“Imagine que você está gravando um filme à moda antiga, então você tem a imagem e o som, e eles estão em dois canais separados.”
Quando uma pessoa revive a memória traumática, ela usa os dois canais. O propranolol tem como alvo um deles — o do aspecto emocional da memória —, inibindo sua reconsolidação e suprimindo a dor.
Sob a influência do medicamento, a recordação será “salva” então pelo cérebro em sua nova versão menos emotiva.
A pesquisa dele sugere que cerca de 70% dos pacientes encontraram alívio após algumas sessões de terapia de reconsolidação.
Brunet colaborou com outros pesquisadores de transtorno do estresse pós-traumático, incluindo o especialista Roger Pitman, da Universidade de Harvard, nos EUA, no estudo do método.
Mais recentemente, ele lançou um programa na França, na sequência dos ataques terroristas em Paris e Nice, em que treinou cerca de 200 médicos na terapia para ajudar no tratamento de vítimas, testemunhas e socorristas.
Até agora, mais de 400 pessoas foram submetidas à terapia como parte do programa no país europeu.
Após os bons resultados na área de estresse pós-traumático, o médico diz que quer ampliar a aplicação do tratamento.
Em 2015, ele voltou sua pesquisa para os corações partidos e as “traições amorosas”, em parceria com Michelle Lonergan, sua ex-aluna de graduação na Universidade McGill, em Montreal.
“Se você olhar para as tragédias gregas, o que elas são? Basicamente, traições”, diz ele.
“É realmente o cerne da experiência humana.”
Um término de relacionamento complicado também pode ser tremendamente doloroso, acrescenta ele, e as pessoas podem sentir reações emocionais semelhantes às observadas em sobreviventes de traumas.
Os pacientes que eles recrutaram para o estudo não estavam sofrendo apenas de uma leve decepção amorosa.

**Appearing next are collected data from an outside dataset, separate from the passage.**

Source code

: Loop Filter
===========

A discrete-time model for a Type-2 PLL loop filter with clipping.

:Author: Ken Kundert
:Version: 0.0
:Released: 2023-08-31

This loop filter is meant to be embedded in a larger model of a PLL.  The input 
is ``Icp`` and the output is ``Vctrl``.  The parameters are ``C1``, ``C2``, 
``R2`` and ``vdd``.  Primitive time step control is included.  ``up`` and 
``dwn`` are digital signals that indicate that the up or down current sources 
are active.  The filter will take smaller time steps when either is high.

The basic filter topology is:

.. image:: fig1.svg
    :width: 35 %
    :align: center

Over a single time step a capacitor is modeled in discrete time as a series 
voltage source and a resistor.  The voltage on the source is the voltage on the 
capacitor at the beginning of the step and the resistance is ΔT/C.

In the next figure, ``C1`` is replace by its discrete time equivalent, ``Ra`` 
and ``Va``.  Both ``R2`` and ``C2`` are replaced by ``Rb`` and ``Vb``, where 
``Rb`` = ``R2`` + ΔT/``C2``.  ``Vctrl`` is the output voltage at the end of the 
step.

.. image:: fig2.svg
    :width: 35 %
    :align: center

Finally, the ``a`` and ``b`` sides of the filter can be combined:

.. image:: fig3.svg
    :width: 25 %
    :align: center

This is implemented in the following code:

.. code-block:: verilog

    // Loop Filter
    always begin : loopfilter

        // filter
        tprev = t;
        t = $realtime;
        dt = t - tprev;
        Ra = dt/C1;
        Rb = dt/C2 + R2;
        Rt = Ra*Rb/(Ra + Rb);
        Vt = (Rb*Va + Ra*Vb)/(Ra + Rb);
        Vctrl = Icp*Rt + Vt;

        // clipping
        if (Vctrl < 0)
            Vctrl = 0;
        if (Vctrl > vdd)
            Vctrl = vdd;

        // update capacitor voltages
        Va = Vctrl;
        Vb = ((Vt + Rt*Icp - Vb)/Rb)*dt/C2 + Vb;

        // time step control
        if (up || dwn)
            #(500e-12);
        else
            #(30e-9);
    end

Havia casos de infidelidade. Alguns foram abandonados repentinamente por alguém que acreditavam ser um parceiro amoroso.
Eles estavam com dificuldade para lidar com a separação e, segundo Brunet, eram pessoas que “não conseguem virar a página, que não conseguem dar a volta por cima.”
“É o que as pessoas estavam dizendo constantemente a elas, o que não ajuda. Mas [seus amigos] estavam identificando o problema.”
Era como se os pacientes estivessem “presos no Dia da Marmota” — uma referência ao filme Feitiço do Tempo, de 1993, em que o personagem de Bill Murray revive o mesmo dia 2 de fevereiro repetidamente — mas, em vez disso, ficavam revivendo obsessivamente as traições dolorosas em suas mentes.
A pesquisa de Brunet e Lonergan mostrou que, assim como no caso do estresse pós-traumático, muitos pacientes que estavam sofrendo por amor sentiram alívio, alguns após uma única sessão de terapia de reconsolidação.
Após cinco sessões, quando leram em voz alta o texto que haviam escrito sobre a traição, tiveram a “impressão de que poderia ter sido escrito por outra pessoa — como a leitura de um romance”.
“Este tratamento se assemelha ao funcionamento normal da memória, como esquecemos gradualmente e viramos a página”, afirma.
Atualmente, o laboratório em que trabalha, em Montreal, está recrutando cerca de 60 pessoas que foram traídas ou sofreram alguma outra forma de decepção amorosa para um novo estudo de terapia de reconsolidação.
Brunet também espera que o escopo da terapia de reconsolidação possa ser expandido ainda mais, sendo usado para tratar fobias, dependência e luto.
“Qualquer tipo de sofrimento que emane de um evento emocional.”